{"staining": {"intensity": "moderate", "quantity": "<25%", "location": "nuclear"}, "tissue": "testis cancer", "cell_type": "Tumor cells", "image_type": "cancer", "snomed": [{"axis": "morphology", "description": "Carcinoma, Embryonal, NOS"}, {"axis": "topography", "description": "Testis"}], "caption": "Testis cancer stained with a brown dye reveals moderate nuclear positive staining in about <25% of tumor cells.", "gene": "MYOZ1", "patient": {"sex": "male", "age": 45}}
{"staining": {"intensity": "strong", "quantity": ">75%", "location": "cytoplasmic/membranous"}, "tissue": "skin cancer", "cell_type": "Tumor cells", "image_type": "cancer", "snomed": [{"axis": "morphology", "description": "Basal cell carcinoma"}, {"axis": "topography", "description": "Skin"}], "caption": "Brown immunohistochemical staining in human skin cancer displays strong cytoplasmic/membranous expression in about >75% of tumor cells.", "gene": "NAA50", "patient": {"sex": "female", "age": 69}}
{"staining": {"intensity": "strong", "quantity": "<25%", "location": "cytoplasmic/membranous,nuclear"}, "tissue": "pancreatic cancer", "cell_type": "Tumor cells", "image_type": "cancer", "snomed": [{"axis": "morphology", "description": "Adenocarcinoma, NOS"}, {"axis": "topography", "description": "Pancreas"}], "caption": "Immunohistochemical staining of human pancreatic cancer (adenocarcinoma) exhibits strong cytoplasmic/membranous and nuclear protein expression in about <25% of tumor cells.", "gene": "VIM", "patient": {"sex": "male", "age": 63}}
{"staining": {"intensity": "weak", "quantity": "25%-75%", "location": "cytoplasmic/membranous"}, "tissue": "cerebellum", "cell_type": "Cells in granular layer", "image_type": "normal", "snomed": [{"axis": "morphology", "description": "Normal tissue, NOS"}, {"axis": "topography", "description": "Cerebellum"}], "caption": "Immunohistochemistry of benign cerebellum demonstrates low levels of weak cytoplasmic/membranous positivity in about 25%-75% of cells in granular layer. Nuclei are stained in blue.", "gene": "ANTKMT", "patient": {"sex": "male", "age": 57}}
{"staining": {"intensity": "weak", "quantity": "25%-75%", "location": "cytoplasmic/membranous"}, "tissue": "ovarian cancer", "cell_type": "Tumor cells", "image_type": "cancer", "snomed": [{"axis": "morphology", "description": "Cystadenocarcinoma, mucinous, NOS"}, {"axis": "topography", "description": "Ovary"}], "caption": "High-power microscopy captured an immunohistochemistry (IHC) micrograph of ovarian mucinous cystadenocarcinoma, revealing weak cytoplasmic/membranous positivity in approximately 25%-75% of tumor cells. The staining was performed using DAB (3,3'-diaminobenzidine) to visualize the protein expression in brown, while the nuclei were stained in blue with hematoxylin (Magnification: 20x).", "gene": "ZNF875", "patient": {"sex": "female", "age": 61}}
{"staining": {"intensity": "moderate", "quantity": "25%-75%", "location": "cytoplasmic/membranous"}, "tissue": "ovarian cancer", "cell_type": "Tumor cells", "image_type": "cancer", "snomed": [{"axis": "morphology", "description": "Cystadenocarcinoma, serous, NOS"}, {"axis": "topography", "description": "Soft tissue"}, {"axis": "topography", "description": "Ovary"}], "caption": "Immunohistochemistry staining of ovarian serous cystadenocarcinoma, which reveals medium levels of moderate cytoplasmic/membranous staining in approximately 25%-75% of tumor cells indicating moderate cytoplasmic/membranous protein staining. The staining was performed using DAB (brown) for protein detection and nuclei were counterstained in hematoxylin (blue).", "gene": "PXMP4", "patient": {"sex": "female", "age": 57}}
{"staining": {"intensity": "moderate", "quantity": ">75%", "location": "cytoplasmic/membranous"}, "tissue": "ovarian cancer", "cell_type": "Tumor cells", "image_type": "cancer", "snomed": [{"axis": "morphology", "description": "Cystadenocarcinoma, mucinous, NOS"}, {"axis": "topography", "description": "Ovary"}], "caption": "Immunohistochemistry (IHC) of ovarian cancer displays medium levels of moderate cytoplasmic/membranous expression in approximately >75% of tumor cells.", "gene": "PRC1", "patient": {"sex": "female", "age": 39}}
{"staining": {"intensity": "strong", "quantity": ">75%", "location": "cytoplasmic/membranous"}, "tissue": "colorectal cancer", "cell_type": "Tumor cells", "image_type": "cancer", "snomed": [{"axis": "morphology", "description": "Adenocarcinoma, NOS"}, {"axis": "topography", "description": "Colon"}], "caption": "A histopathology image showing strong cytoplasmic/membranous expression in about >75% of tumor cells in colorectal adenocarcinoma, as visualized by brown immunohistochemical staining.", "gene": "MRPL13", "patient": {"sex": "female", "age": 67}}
..............................
**EXERCISE PROMPT**
Could you write out exactly the lines above, starting at the first one and ending with the line that has "staining of human"?

**EXERCISE RESPONSE**
{"staining": {"intensity": "moderate", "quantity": "<25%", "location": "nuclear"}, "tissue": "testis cancer", "cell_type": "Tumor cells", "image_type": "cancer", "snomed": [{"axis": "morphology", "description": "Carcinoma, Embryonal, NOS"}, {"axis": "topography", "description": "Testis"}], "caption": "Testis cancer stained with a brown dye reveals moderate nuclear positive staining in about <25% of tumor cells.", "gene": "MYOZ1", "patient": {"sex": "male", "age": 45}}
{"staining": {"intensity": "strong", "quantity": ">75%", "location": "cytoplasmic/membranous"}, "tissue": "skin cancer", "cell_type": "Tumor cells", "image_type": "cancer", "snomed": [{"axis": "morphology", "description": "Basal cell carcinoma"}, {"axis": "topography", "description": "Skin"}], "caption": "Brown immunohistochemical staining in human skin cancer displays strong cytoplasmic/membranous expression in about >75% of tumor cells.", "gene": "NAA50", "patient": {"sex": "female", "age": 69}}
{"staining": {"intensity": "strong", "quantity": "<25%", "location": "cytoplasmic/membranous,nuclear"}, "tissue": "pancreatic cancer", "cell_type": "Tumor cells", "image_type": "cancer", "snomed": [{"axis": "morphology", "description": "Adenocarcinoma, NOS"}, {"axis": "topography", "description": "Pancreas"}], "caption": "Immunohistochemical staining of human pancreatic cancer (adenocarcinoma) exhibits strong cytoplasmic/membranous and nuclear protein expression in about <25% of tumor cells.", "gene": "VIM", "patient": {"sex": "male", "age": 63}}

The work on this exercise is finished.